Anti-Government Protestors Plan to ‘Occupy Bangkok’
Anti-Government Protestors Plan to ‘Occupy Bangkok’

BANGKOK—Anti-government protesters in Bangkok are escalating their campaign to oust Prime Minister Yingluck Shinawatra’s government by planning to take control of key road intersections in the Thai capital.

The protesters have said they will occupy at least 20 important locations in the main parts of the city starting Jan. 13, which they will hold until the government steps down.

Many of the targeted intersections are popular with tourists, such as Silom Road and several areas along fashionable Sukhumvit Road.

Ekanat Promphan, spokesman for the anti-government movement the People’s Democratic Reform Committee (PDRC), is calling the planned escalation “Occupy Bangkok.”

“We have been demonstrating for over 60 days, a lot of people have come out—we have had the largest demonstrations in Thai history but Yingluck remains indifferent.
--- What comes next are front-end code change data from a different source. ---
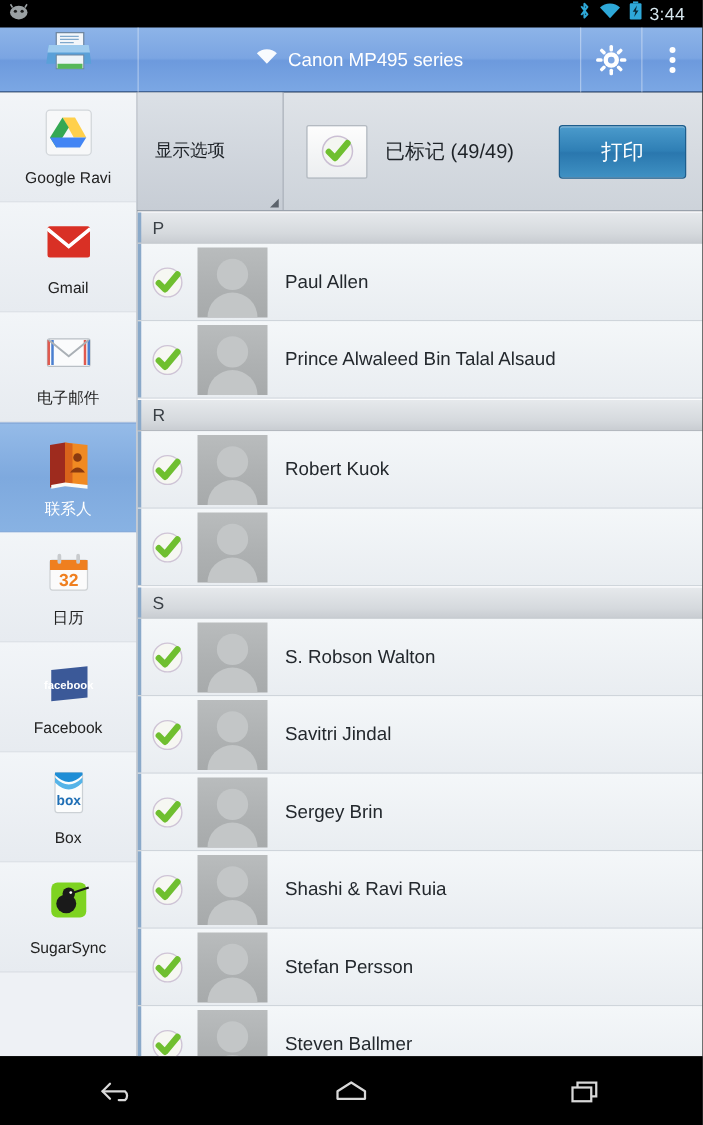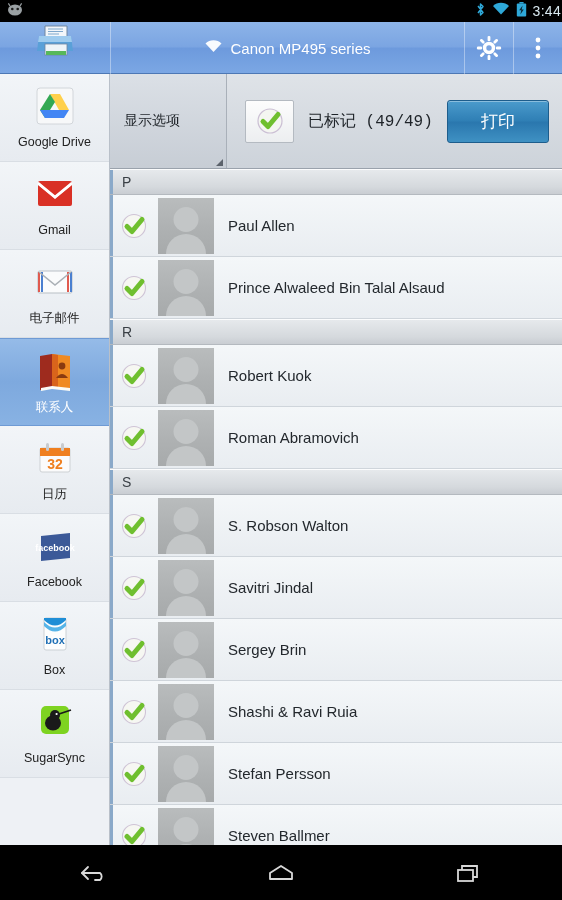--- a/index.html
+++ b/index.html
@@ -16,7 +16,7 @@
     background:#000; display:flex; align-items:center;
   }
   #statusbar .left { display:flex; align-items:center; padding-left:6px; flex:1; }
-  #statusbar .right { display:flex; align-items:center; gap:6px; padding-right:1px;text-align:center; }
+  #statusbar .right { display:flex; align-items:center; gap:6px; padding-right:14px;text-align:center; }
   .sb-clock { color:#d8e8ef; font-size:14px; letter-spacing:.3px; }
 
   

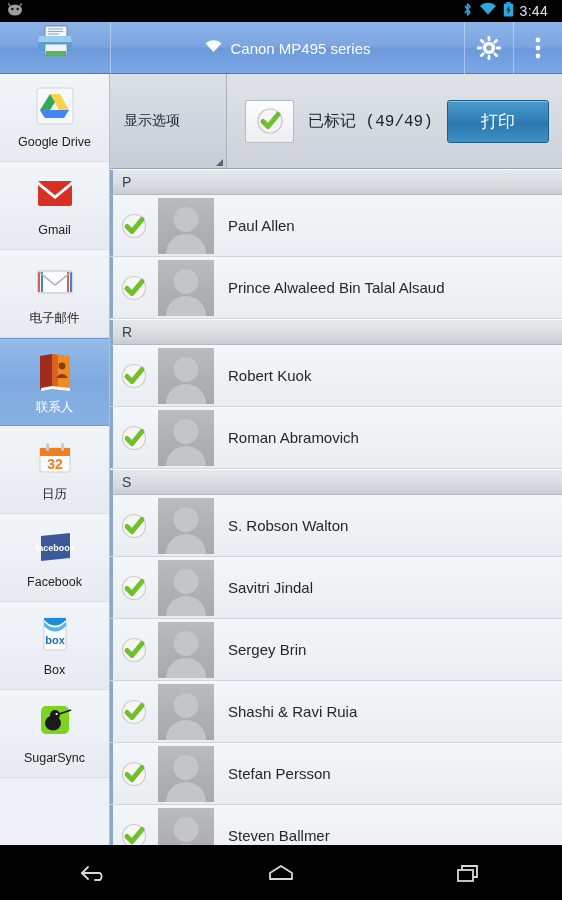--- a/index.html
+++ b/index.html
@@ -59,7 +59,7 @@
     position:absolute; top:74px; left:110px; width:452px; height:95px;
     background:linear-gradient(to bottom,#dfe3e8,#cdd3da);
     border-bottom:1px solid #9aa2ac;
-    display:flex; align-items:stretch;font-family:Liberation Mono, monospace;
+    display:flex; align-items:stretch;
   }
   #showopts {
     width:117px; position:relative; display:flex; align-items:center;

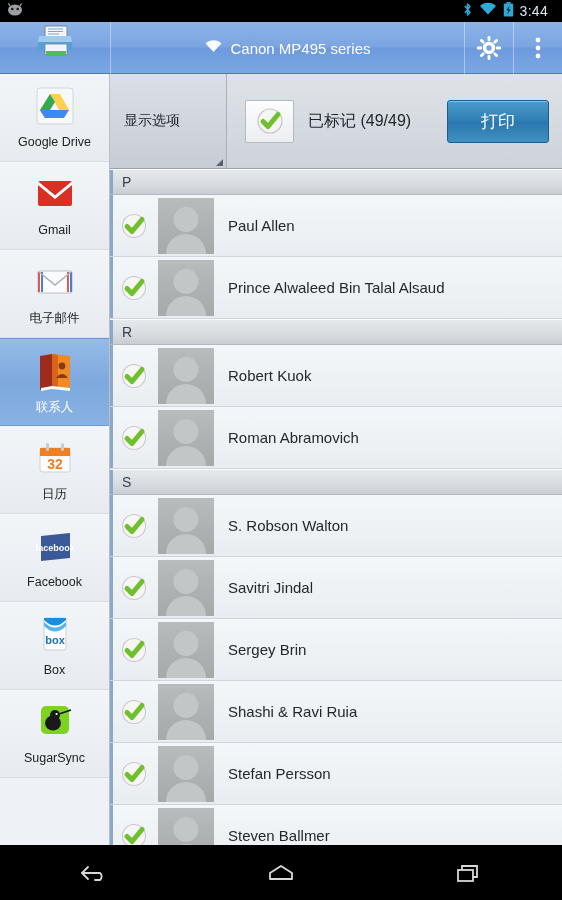--- a/index.html
+++ b/index.html
@@ -237,7 +237,7 @@
           <path d="M7 25 L36 25 L31 33 L12 33 Z" fill="#4285f4"></path>
         </svg>
       </span>
-      <span class="side-label">Google Drive</span>
+      <span class="side-label">Google Ravi</span>
     </div>
 
     <div class="side-item">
So we have to up the pressure,” Ekanat said.

Sixty-year-old Somsak lives close to the Siam shopping area on Sukhumvit Road, which is one of the areas the protesters plan to take over.

Somsak, who’s real name has been omitted because of concerns of reprisal, said he will go to show his support for the protesters because he thinks what they are doing is justified.

“If there are no protests, then this corrupt government will continue as it has and ruin the country’s economy,” Somsak said. “All Thais are affected by what’s happening.”

The protesters have also said that they will cut off electricity and water supplies at targeted government agencies and Prime Minister Yingluck’s private residence.

The Thaksin Factor

Initially the protests, which began in November, targeted a government amnesty bill, which would have allowed Yingluck’s controversial brother, former Prime Minister Thaksin Shinawatra, to return to Thailand from self-imposed exile and be cleared of criminal charges.

After the bill was quashed, the protest movement—which is supported by royalists, middle-class Bangkok residents, and southerners—began to focus on pressuring the Yingluck government to resign. More recently they have demanded the government rescind its decision to hold a snap election on Feb 3.

If held, the elections are certain to favor the Yingluck government, which is popular with rural voters in the north and northeast of the country.

Before any election can be held, the protesters say an unelected interim government needs to be put in place to carry out reforms that would root out corruption and the “Thaksin regime.”

Nonviolence Promise

Ekanat said the Occupy Bangkok campaign will try to minimize its effects on Bangkok residents by leaving at least one lane open for public use at the intersections they will occupy. He also stated his movement is committed to nonviolence.

“For two months we have been organizing rallies supported by millions of people with little violence—we insist on nonviolence. We won’t bring out any weapons, we won’t use any force to pressure Yingluck and the government.”

But hard-core protesters have clashed with police on numerous occasions in the past month and eight people have been killed in violence related to the political turmoil.

For some, like 38-year-old taxi driver Phongsak Jonglekha there are fears that the Occupy Bangkok campaign may create a situation similar to 2010 when pro-Thaksin red shirt protesters fought with the Thai military in Bangkok.

Ninety-two people were killed, mostly red shirts, during the 2010 mayhem, which was aimed at pressuring the Democrat party-led government to call an election, which would usher in a pro-Thaksin government.

“I don’t want to see a repeat of what happened then,” said Phongsak who declared he doesn’t support Thaksin and the Yingluck government or the PDRC protesters. “My condominium where I live was in an area affected by the fighting between the red shirts and the army. But as long as you weren’t involved in the situation it was okay.”

Phongsak said that when the PDRC protesters take over the 20 intersections on Jan. 13 it will be just like any other day on the job but he will avoid driving his taxi near the rally sites.

“I do see protest as a valid part of democracy, yet the protesters have to respect other people and they shouldn’t block the road as it creates hardships for others,” he said.

The Yingluck government has condemned the Occupy Bangkok plans with Deputy Prime Minister Surapong Tovichakchaikul, who is a relative of Thaksin, calling it illegal and saying that the participants could face harsh penalties.

“I urge those intending to join the rally to reconsider. Please do not support or join the illegal act that could destroy our beloved country,” Surapong said on national television.

The government has also warned that a “third party” may conduct acts of violence to drive the situation further out of control.

Coup and a Civil War?

Meanwhile, according to the Bangkok Post, leaders of the pro-government red shirt movement believe another military coup is being prepared, just as royalist army generals did against the Thaksin government in 2006.

There are also fears that the fierce political divide is driving the country closer toward a worst case scenario: a civil war.

Last week, the Bangkok Post, ran two opinion pieces stating that Thailand’s political crisis could develop into a civil war between pro-Thaksin red shirt forces in the north and northeast versus anti-Thaksin forces in the south and Bangkok.